Bei der Diskussion habe auch die Frage der möglichen Verzögerung bei der Fertigstellung des neuen Großflughafens Berlin Brandenburg International (BBI) eine Rolle gespielt, sagte Bach auf Nachfrage. Man habe bei diesem sensiblen Thema aber keine abschließenden Informationen, die man bewerten könne.

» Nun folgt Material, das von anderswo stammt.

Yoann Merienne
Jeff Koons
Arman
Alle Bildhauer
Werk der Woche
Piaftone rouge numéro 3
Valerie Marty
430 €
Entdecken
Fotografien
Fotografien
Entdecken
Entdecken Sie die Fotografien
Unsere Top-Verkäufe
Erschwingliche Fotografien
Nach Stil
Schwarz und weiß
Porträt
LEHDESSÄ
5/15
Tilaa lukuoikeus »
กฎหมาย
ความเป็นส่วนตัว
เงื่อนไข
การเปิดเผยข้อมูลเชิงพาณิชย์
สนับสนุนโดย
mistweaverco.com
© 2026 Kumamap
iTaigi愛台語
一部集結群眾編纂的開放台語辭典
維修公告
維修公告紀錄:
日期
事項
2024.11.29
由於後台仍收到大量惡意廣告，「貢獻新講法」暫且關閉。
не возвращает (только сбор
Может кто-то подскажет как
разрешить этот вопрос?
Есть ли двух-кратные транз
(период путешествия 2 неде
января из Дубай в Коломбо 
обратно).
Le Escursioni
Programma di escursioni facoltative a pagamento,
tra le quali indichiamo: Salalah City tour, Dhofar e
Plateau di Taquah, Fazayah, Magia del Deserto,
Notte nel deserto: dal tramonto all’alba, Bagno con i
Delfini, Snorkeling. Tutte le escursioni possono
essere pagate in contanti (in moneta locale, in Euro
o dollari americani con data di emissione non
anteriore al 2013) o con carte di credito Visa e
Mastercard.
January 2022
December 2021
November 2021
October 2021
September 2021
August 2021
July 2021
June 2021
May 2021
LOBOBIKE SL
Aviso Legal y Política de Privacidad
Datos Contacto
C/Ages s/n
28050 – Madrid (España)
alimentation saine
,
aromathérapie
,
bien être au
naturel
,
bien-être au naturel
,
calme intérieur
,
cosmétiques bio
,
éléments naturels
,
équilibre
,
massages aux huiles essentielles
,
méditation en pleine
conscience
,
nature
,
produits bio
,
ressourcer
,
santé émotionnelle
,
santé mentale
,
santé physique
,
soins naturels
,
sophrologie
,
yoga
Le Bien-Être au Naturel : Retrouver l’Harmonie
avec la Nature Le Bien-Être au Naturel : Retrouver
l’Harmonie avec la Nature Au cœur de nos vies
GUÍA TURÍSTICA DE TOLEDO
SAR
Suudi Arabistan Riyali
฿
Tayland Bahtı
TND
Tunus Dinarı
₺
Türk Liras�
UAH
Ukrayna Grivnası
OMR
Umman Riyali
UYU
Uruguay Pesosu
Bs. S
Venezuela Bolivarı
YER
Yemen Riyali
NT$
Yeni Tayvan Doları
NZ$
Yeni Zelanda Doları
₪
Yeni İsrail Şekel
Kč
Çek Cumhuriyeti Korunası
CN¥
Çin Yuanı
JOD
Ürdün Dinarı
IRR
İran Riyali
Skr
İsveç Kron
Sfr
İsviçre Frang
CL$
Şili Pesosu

Vertagung der Entscheidung kam überraschend

Bei den Präsentationen, die im Hilton-Hotel am Gendarmenmarkt stattfanden, hatten allen voran Brandenburgs Ministerpräsident Matthias Platzeck und Berlins Regierender Bürgermeister Klaus Wowereit (beide SPD) für den Standort Selchow am künftigen BBI geworben, Sachsens Ministerpräsident Stanislaw Tillich (CDU) und Leipzigs Oberbürgermeister Burkhard Jung (SPD) für den Flughafen Leipzig/Halle. Bei den anschließenden Diskussionen sei keine Frage unbeantwortet geblieben, verlautete aus Delegationskreisen. Umso überraschender sei die erneute Vertagung der Entscheidung gekommen.

Wie zu erfahren war, besteht der Verband jetzt darauf, dass die Vertreter beider Bewerber ihre Präsentationen noch einmal in schriftlicher Form und mit den Unterschriften der Verantwortlichen vorlegen. Das soll in kürzester Zeit geschehen. Leipzigs Oberbürgermeister Jung wertete die Vertagung als positives Zeichen und eine Reaktion auf das Konzept, das die Sachsen vorgestellt hätten. Die jetzt geforderten Nacharbeiten könne man kurzfristig liefern. „Nach der Aktenlage müsste die Entscheidung klar sein“, sagte Jung dem Tagesspiegel.

Die ILA findet in diesem Jahr zum letzten Mal auf dem angestammten Gelände im Südteil des Flughafens Schönefeld statt. Das Areal wird anschließend für den Ausbau des BBI benötigt, dessen geplante Inbetriebnahme zum 30. Oktober 2011 aber nach Tagesspiegel-Recherchen inzwischen fraglich ist. Der von Berlin und Brandenburg vorgeschlagene neue Standort bei Selchow am Westrand des künftigen BBI galt bisher als Favorit des BDLI. Er ist auch in einer Eckpunktevereinbarung festgeschrieben, die nach Ansicht von Juristen durchaus den Charakter eines bindenden Vertrages haben könnte.